Is the story of Joseph the story of my life?
He was a man built of great physique and looks; God places him at the right hand of the Pharaoh. I can confidently answer that He has imaged me to be the first but He hasn’t necessarily used me like the latter. As I communicate with God, I have to be careful – my heart sinks into the riches of Joseph’s position- to be a godly man in an ungodly world. So when I communicate, I often wonder if my heart’s dwelling is more about wanting to be like Joseph or wanting to be more like Jesus.
My communication with Him is thought out and pre-planned; I need to pray and when I want to pray I often get in the way of Him wanting to lose communication for the sake of intimacy.

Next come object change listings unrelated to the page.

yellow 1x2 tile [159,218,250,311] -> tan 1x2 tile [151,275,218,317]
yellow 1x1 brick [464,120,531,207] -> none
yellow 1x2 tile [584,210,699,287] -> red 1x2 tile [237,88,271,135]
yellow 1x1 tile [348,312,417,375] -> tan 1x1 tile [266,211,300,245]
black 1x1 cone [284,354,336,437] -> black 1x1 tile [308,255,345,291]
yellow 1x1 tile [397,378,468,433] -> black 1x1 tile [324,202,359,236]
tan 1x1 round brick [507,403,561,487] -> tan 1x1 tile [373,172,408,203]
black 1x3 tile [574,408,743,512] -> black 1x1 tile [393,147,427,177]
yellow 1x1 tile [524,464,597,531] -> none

He’d rather hug me than lay a list of doctrinal rights and wrongs; within His hug He knows that he points towards discipline and love- the discipline to turn away from sin and head towards Holy union- His covenant is my strength for love and to love.
My prayers are often a boring tv episode or a rewatched movie- even when the climax hits, you already know what happens; you’ll be less willing to watch it the next time, right? Don’t you think God might feel the same way? In my trials, I call; He answers. But what if prayer was so intimate EVERYDAY. Intimacy is not stale bread; it is manna that falls fresh each day; intimacy is awaiting the mysteries of God; intimacy is declaring that He is good even during hard times.

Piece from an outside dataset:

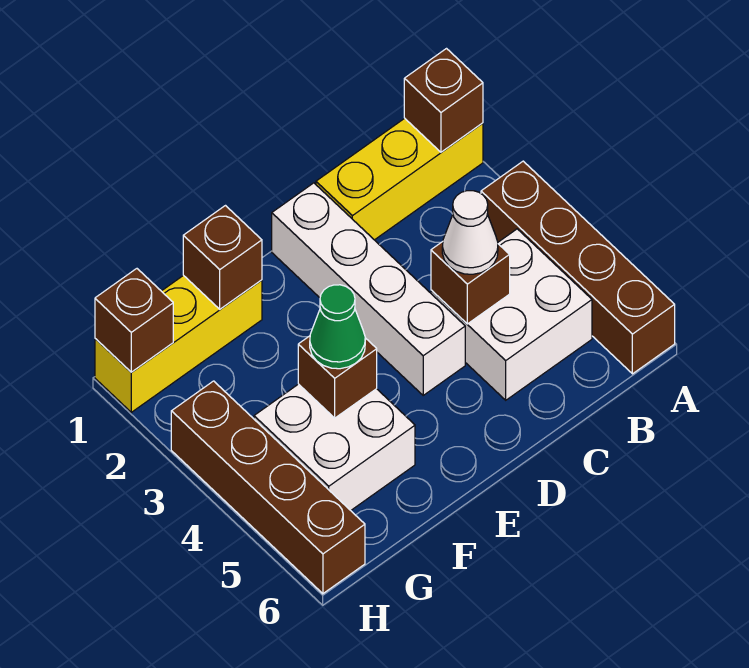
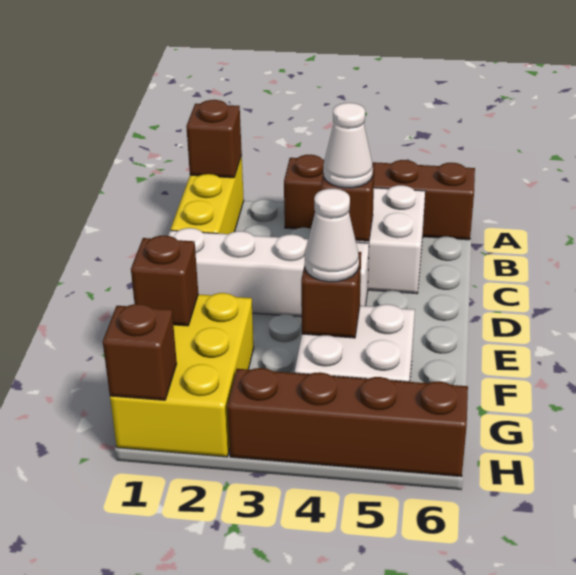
yellow 1x3 brick [95,275,262,412] -> yellow 2x3 brick [110,293,254,457]
green 1x1 cone [310,285,365,369] -> white 1x1 cone [305,189,359,282]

Joseph communicated with God; there may have been intimate times; But I see a clear winner- Jesus communicated intimately at all times. He was in the presence of His climax at each moment; He chose to be wholly intimate with His father- was that to gain a political or social platform? NO! If anything, that made Him lose all political power and social credibility. Lord, I apologize for envying Joseph more than declaring Jesus in this modeling industry. I choose to be like Jesus.